Two children, a woman and two men were killed by an unidentified “terrorist” in a grenade attack that also injured more than 50 people in the north-western province of Kayanza on Sunday around 6:30 p.m., the police report
“Yesterday around 6h30 p.m. in Gatara Commune, Kayanza province, an unidentified terrorist launched a grenade that killed four people on the spot and wounded 54 others”, said Pierre Nkurikiye, Spokesman for the Burundi Police this Monday.
Alternative reports say the number of injured is more than 60.
He says an 8th grader who was injured later died at the hospital raising the death toll to five. Sources say the number is “temporary”.
The grenade also damaged the car of Claude Nzambimana, Director General of coffee washing station. “Obviously, he was the target of the attack”, says Nkurikiye.
President Pierre Nkurunziza conveyed his condolences to the bereaved families promising that the culprits will be punished for their act.
“We extend our condolences to families who lost theirs in the terrorist attack in Gatara in Bubanza. Those who committed the act will surely pay for it”, said President Nkurunziza on his twitter account.
The police say they are “actively hunting down the terrorist” to bring him to justice.
Areas outside Bujumbura had mostly been till now spared from grenade attacks that have rocked some areas of the capital from late April.
The Burundian capital Bujumbura has often been reported as a hotbed of such attacks which have claimed lives of civilians
Grenade attacks have mainly been reported in some areas of Bujumbura the capital since late April
The attacks that are often targeted at social gatherings have killed and injured a number of people.

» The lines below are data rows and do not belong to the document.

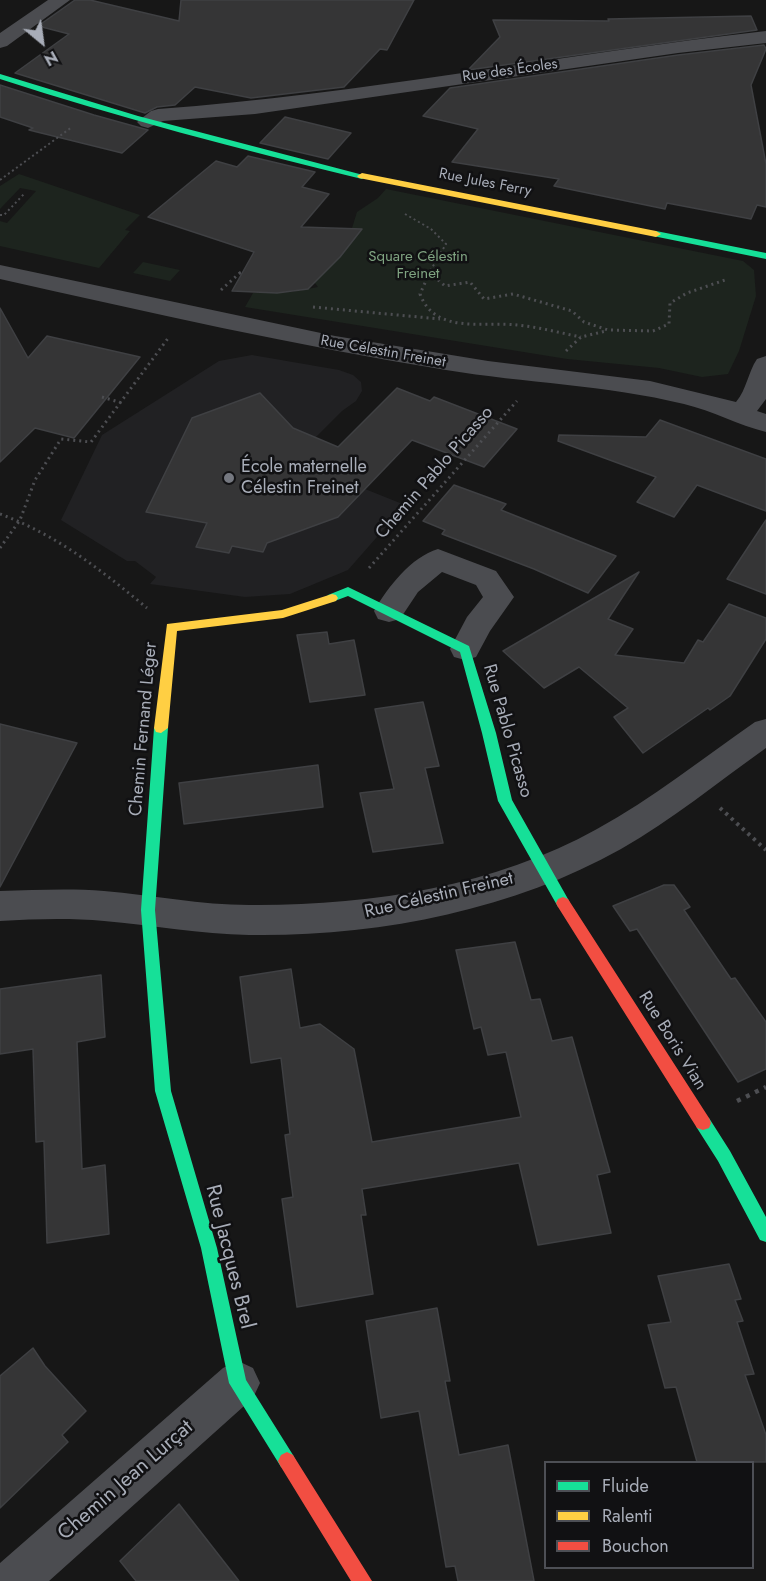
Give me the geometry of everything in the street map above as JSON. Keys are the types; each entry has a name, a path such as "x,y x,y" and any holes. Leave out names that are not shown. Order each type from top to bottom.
{"street":[{"path":"0,42 61,0"},
{"name":"Rue des Écoles","path":"148,122 158,115 255,108 678,47 766,37"},
{"path":"0,76 96,108 199,136"},
{"name":"Rue des Écoles","path":"199,136 221,118 255,108"},
{"name":"Rue Jules Ferry","path":"199,136 368,177 766,256"},
{"name":"Rue Célestin Freinet","path":"0,272 336,345 501,372 642,387 689,396 742,413 766,424"},
{"path":"742,413 756,395 766,364"},
{"path":"389,611 408,585 438,559 486,578 499,597 478,625 465,649"},
{"name":"Rue Pablo Picasso","path":"348,591 465,649 489,733 505,801 543,871"},
{"name":"Chemin Fernand Léger","path":"148,910 156,781 171,627 283,614 318,604 348,591"},
{"name":"Rue Célestin Freinet","path":"0,906 60,903 248,920 363,915 429,902 543,871 608,840 766,731"},
{"name":"Rue Boris Vian","path":"543,871 724,1156 766,1234"},
{"name":"Rue Jacques Brel","path":"148,910 163,1091 208,1248 238,1383 362,1581"},
{"name":"Chemin Jean Lurçat","path":"15,1581 238,1383"}],"path":[{"path":"0,180 96,108"},
{"path":"0,215 4,215 24,194"},
{"path":"405,214 431,229 446,244 429,272 420,294 424,306 444,320"},
{"path":"429,272 445,286 470,282 484,299 513,294 572,311 584,322 608,330 653,331 669,324 670,303 687,293 754,270 766,256"},
{"path":"311,307 444,320 456,324 516,325 581,338"},
{"path":"0,548 20,520 35,480 61,439 91,442 122,403 164,343 190,314"},
{"name":"Chemin Pablo Picasso","path":"348,591 510,408 545,376"},
{"path":"102,397 122,403"},
{"path":"0,514 20,520 63,541 171,627"},
{"path":"693,783 766,850"}],"shaded area":[{"name":"École maternelle Célestin Freinet","path":"252,355 339,370 353,375 361,382 362,391 356,401 342,411 315,438 341,449 392,461 365,489 405,505 348,570 290,594 245,597 150,584 156,577 135,561 127,561 61,520 102,435 219,361"}],"green space":[{"path":"19,174 140,215 125,230 130,231 99,268 0,246 0,221 7,223 36,191 20,188 0,209 0,186"},
{"name":"Square Célestin Freinet","path":"386,189 743,261 754,270 756,296 739,351 728,374 702,377 659,368 567,359 245,307 253,293 291,292 318,287 311,278 332,264 343,251 357,212 378,198"},
{"path":"143,262 180,270 170,281 133,273"}],"building":[{"path":"75,0 90,0 179,21 181,0 414,0 387,50 380,49 344,87 251,98 195,87 175,105 157,107 145,113 15,73 69,34 38,26"},
{"path":"751,16 757,30 468,70 500,37 493,20 609,21 608,19"},
{"path":"764,45 766,49 751,85 766,164 766,207 757,205 751,219 667,203 665,209 554,186 559,179 452,162 478,129 423,116 450,88"},
{"path":"0,85 148,130 122,153 29,130 33,128 0,117"},
{"path":"285,117 351,133 328,159 260,143"},
{"path":"248,156 315,172 302,187 329,194 301,227 362,229 340,257 308,289 277,293 232,291 254,252 148,217 216,161 237,167"},
{"path":"0,308 28,358 47,336 140,357 74,438 35,428 0,462"},
{"path":"397,388 430,401 434,397 517,429 484,467 412,440 338,517 267,543 263,552 232,546 229,553 196,547 207,523 146,512 192,418 260,393 293,428 338,447"},
{"path":"660,420 766,459 766,511 697,485 674,517 637,502 656,477 558,441 559,435 646,437"},
{"path":"454,485 506,504 501,510 616,556 588,593 534,569 442,534 445,530 423,521"},
{"path":"766,520 766,594 727,579"},
{"path":"639,572 608,619 633,629 615,655 684,663 698,640 703,642 729,604 766,618 766,639 730,696 710,710 708,708 643,753 614,717 628,708 579,667 544,688 503,651"},
{"path":"327,632 329,644 354,640 365,695 310,702 297,635"},
{"path":"423,702 439,766 425,768 443,843 373,852 360,793 394,789 375,709"},
{"path":"0,724 77,743 0,887"},
{"path":"318,765 323,807 184,824 179,783"},
{"path":"664,885 674,885 690,907 684,910 731,979 735,978 766,1022 766,1069 738,1082 637,929 630,931 613,906"},
{"path":"515,942 531,1000 540,999 552,1041 572,1037 610,1172 597,1175 611,1233 538,1245 519,1163 362,1189 366,1215 361,1215 373,1294 297,1307 282,1199 293,1197 285,1135 290,1134 281,1058 251,1063 240,977 291,969 300,1028 320,1024 354,1049 372,1142 521,1117 506,1052 488,1055 481,1027 474,1029 456,950"},
{"path":"101,975 105,1037 77,1042 82,1169 105,1165 109,1234 47,1243 44,1141 36,1142 33,1049 0,1054 0,989"},
{"path":"729,1264 741,1299 735,1300 743,1321 737,1322 754,1374 745,1375 766,1435 766,1462 697,1461 676,1387 665,1388 648,1325 671,1322 658,1276"},
{"path":"437,1308 450,1381 445,1381 459,1455 508,1445 534,1581 458,1581 455,1566 446,1567 419,1411 381,1418 366,1321"},
{"path":"33,1348 45,1366 86,1411 62,1435 68,1442 0,1508 0,1376"},
{"path":"179,1504 239,1581 136,1581 120,1561"}],"traffic: fast":[{"path":"0,76 180,130 362,176"},
{"path":"656,234 766,256"},
{"path":"332,598 348,591 465,649 489,733 505,801 563,903"},
{"path":"161,728 148,910 163,1091 209,1248 238,1383 287,1461"},
{"path":"703,1123 724,1156 766,1234"}],"traffic: slow":[{"path":"362,176 656,234"},
{"path":"161,728 171,627 283,614 332,598"}],"traffic: jam":[{"path":"563,903 703,1123"},
{"path":"287,1461 362,1581"}],"place":[{"name":"École maternelle Célestin Freinet","path":"229,478"}]}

Contrary to similar attacks that occurred amid and in the aftermath of the violence of 2015 that were claimed by opponents to President Nkurunziza, the current incidents are not claimed by any group.
Waves of criminal incidents including criminal homicide, burglary, theft and ambushes have increasingly been reported by the police in different parts of the country.
The police attribute them to mere criminality, while critics of the government use these incidents as further proofs for instability in the country.